Problem details – Please restate, exactly as they appear, only the lines from the one that contains "hfov_deg: 15.9" to the final line of the entries, with no pictures.

Supplied records –
_____

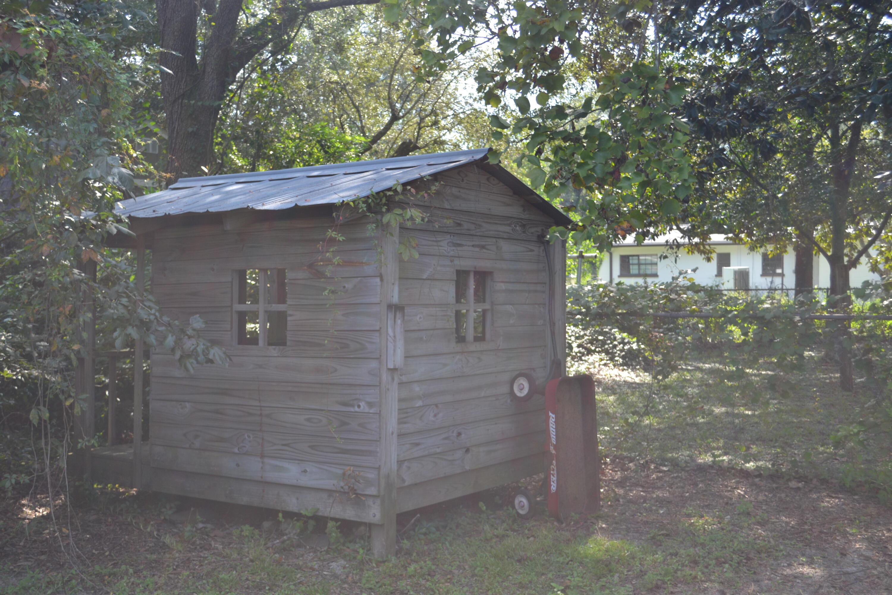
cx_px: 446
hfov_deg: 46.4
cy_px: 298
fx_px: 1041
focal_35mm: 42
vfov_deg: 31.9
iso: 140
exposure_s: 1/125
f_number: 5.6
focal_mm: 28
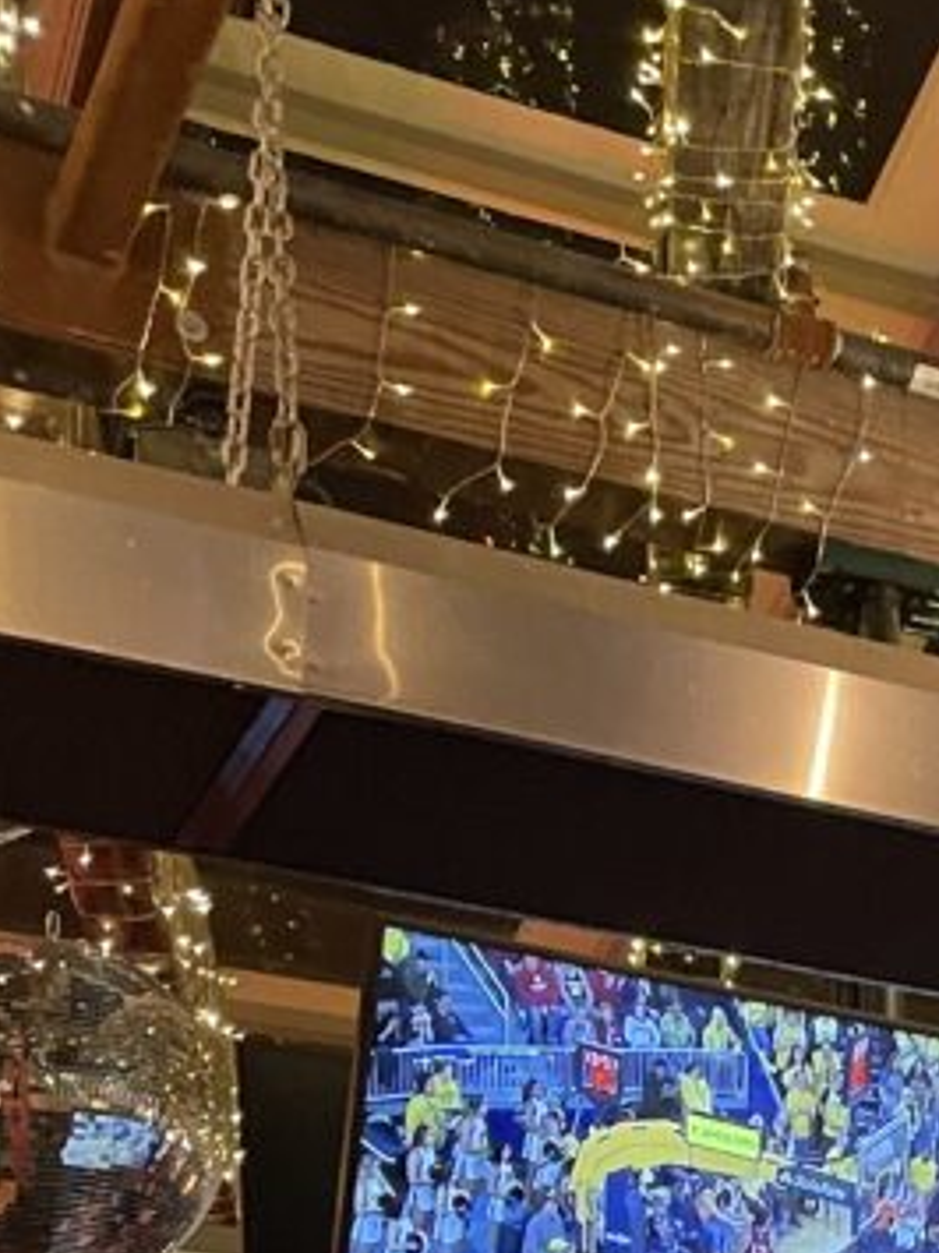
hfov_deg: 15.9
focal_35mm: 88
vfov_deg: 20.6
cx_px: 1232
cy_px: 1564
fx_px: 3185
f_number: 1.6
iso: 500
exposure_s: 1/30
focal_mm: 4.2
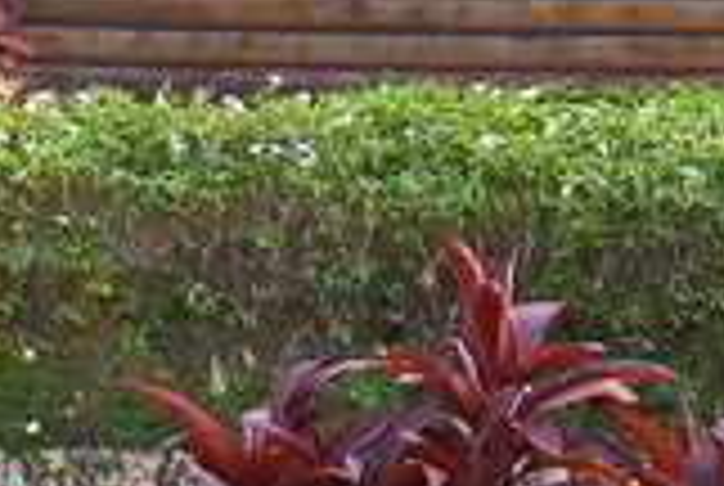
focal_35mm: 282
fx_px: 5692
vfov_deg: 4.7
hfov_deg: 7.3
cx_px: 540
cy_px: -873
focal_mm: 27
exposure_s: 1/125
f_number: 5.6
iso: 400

_____

Answer area –
hfov_deg: 15.9
focal_35mm: 88
vfov_deg: 20.6
cx_px: 1232
cy_px: 1564
fx_px: 3185
f_number: 1.6
iso: 500
exposure_s: 1/30
focal_mm: 4.2
focal_35mm: 282
fx_px: 5692
vfov_deg: 4.7
hfov_deg: 7.3
cx_px: 540
cy_px: -873
focal_mm: 27
exposure_s: 1/125
f_number: 5.6
iso: 400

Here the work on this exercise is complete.